The first part of the instruction was correct. As a matter of law the employee does not assume risks arising from the negligence of the master unless he is chargeable with knowledge of the fact of such negligence and of the defect or risk. The second part of the instruction advised the jury that if the deceased knew, or by the exercise of ordinary care might have known, that the chains were uncoupled, he would be charged with assuming the risk or dangers arising therefrom if an ordinarily careful and prudent person, acting with ordinary care and prudence for his own safety, would not have continued in the same work, but if an ordinarity careful and prudent servant, acting with ordinary care and prudence for his own safety, would under similar conditions have continued the work, the deceased did not necessarily assume the risk. It made the test of plaintiff’s right to recover, the negligence or want of negligence of the deceased, and told the jury that whether he did or did not assume the risk was to be determined under that rule of law. It took from the jury all questions of the assumption of risk on account of the knowledge of the danger and continuing in the service without objection. Contributory negligence and assumption of risk' are entirely different things in the law. Although the two questions may both arise under the facts of a case, yet they are wholly separate and distinct. Every person suing for a personal injury must show that he was in the exercise of ordinary care and caution for his own safety, so that the question of contributory negligence may be involved in every case; but an employee may have assumed a risk by virtue of his employment, or by continuing in such employment with knowledge of the defect and danger, and if he is injured thereby, although in the exercise of the highest degree of care and caution, and without any negligence, yet he cannot recover. (Miner v. Connecticut River Railroad Co.

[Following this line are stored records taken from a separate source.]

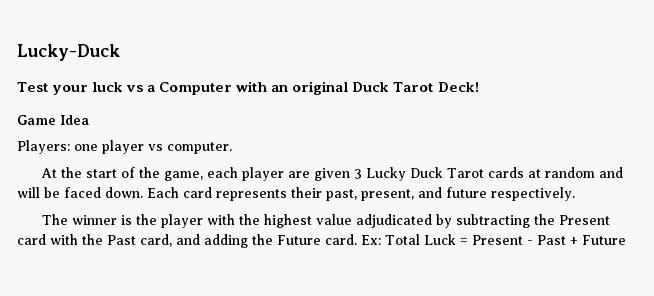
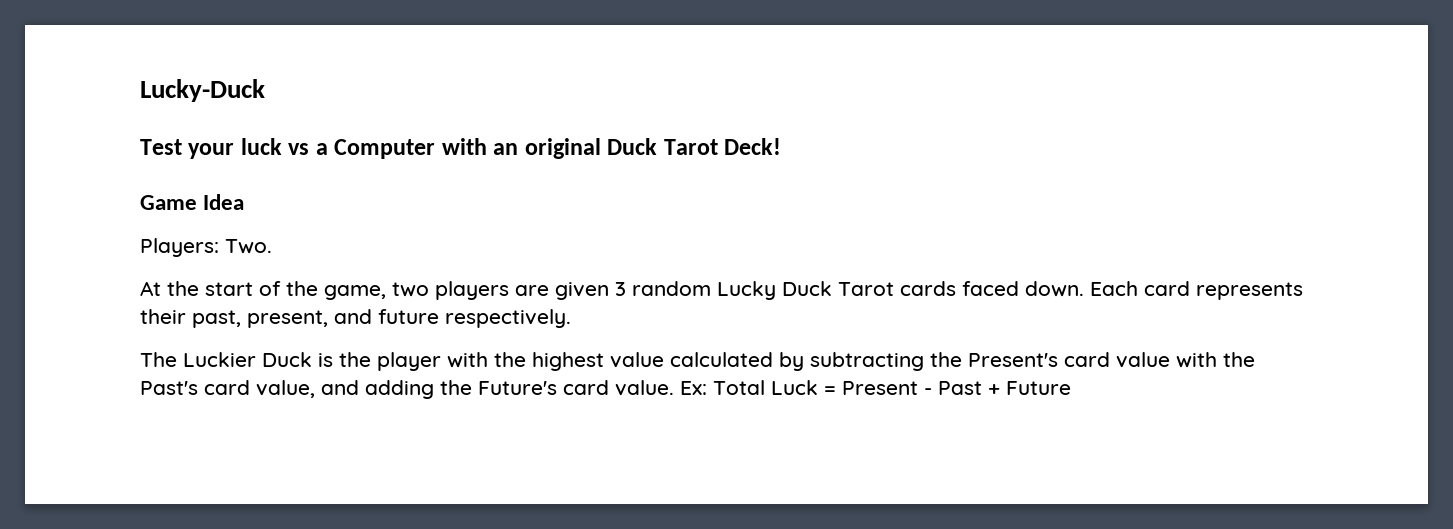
[74,140,232,154] one player vs computer. -> [225,239,272,254] Two.
[206,167,284,181] each player -> [392,281,509,300] two players
(362, 174) none -> [632,281,711,296] random
[527,167,623,178] [17,187,60,198] at random and will be -> (956, 288) none
[71,215,117,225] winner -> [183,352,312,367] Luckier Duck
[355,214,432,228] adjudicated -> [670,352,773,367] calculated
[558,215,610,225] [17,234,357,248] Present card with the Past card, and adding the Future card. -> [968,352,1255,368] [140,380,674,399] Present's card value with the Past's card value, and adding the Future's card value.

There are many limitations of the doctrine of assumed risk, such as the duty of the master to disclose to the employee latent defects and dangers, and to instruct a servant that is ignorant, inexperienced or incapable, from want of maturity or otherwise, to understand and appreciate the nature and extent of dangers to which he is exposed. So, also, a risk from a defect is not assumed by the servant where he calls the attention of the master to it and is assured that it will be repaired, and he may remain in the service for a reasonable time under that assurance. There are other cases where, by the order of the master or one standing in that relation, the servant is directed to encounter a danger, and his duty being that of obedience, he does not assume the risk. In the case of a promise to repair, or of a command, and perhaps some other cases, the question is one of contributory negligence on the part of the servant, depending upon whether the danger was so great that an ordinarily prudent person would not have encountered it. (Chicago Anderson Pressed Brick Co. v. Sobkowiak,
In answer to the objections to the instruction, it is claimed that the instruction is not inconsistent with the assumption of risk being treated as a matter of contract; that the instruction did not negative that proposition, and that the inference to be drawn from it is, that remaining at work under the circumstances almost charged the deceased with assuming the risk, but nob necessarily so. We do not think the jury would understand the instruction in that way, and the objection would not be obviated if they should.
The judgments of the Appellate Court and superior court are reversed and the cause is remanded to the superior court. Reversed and remanded.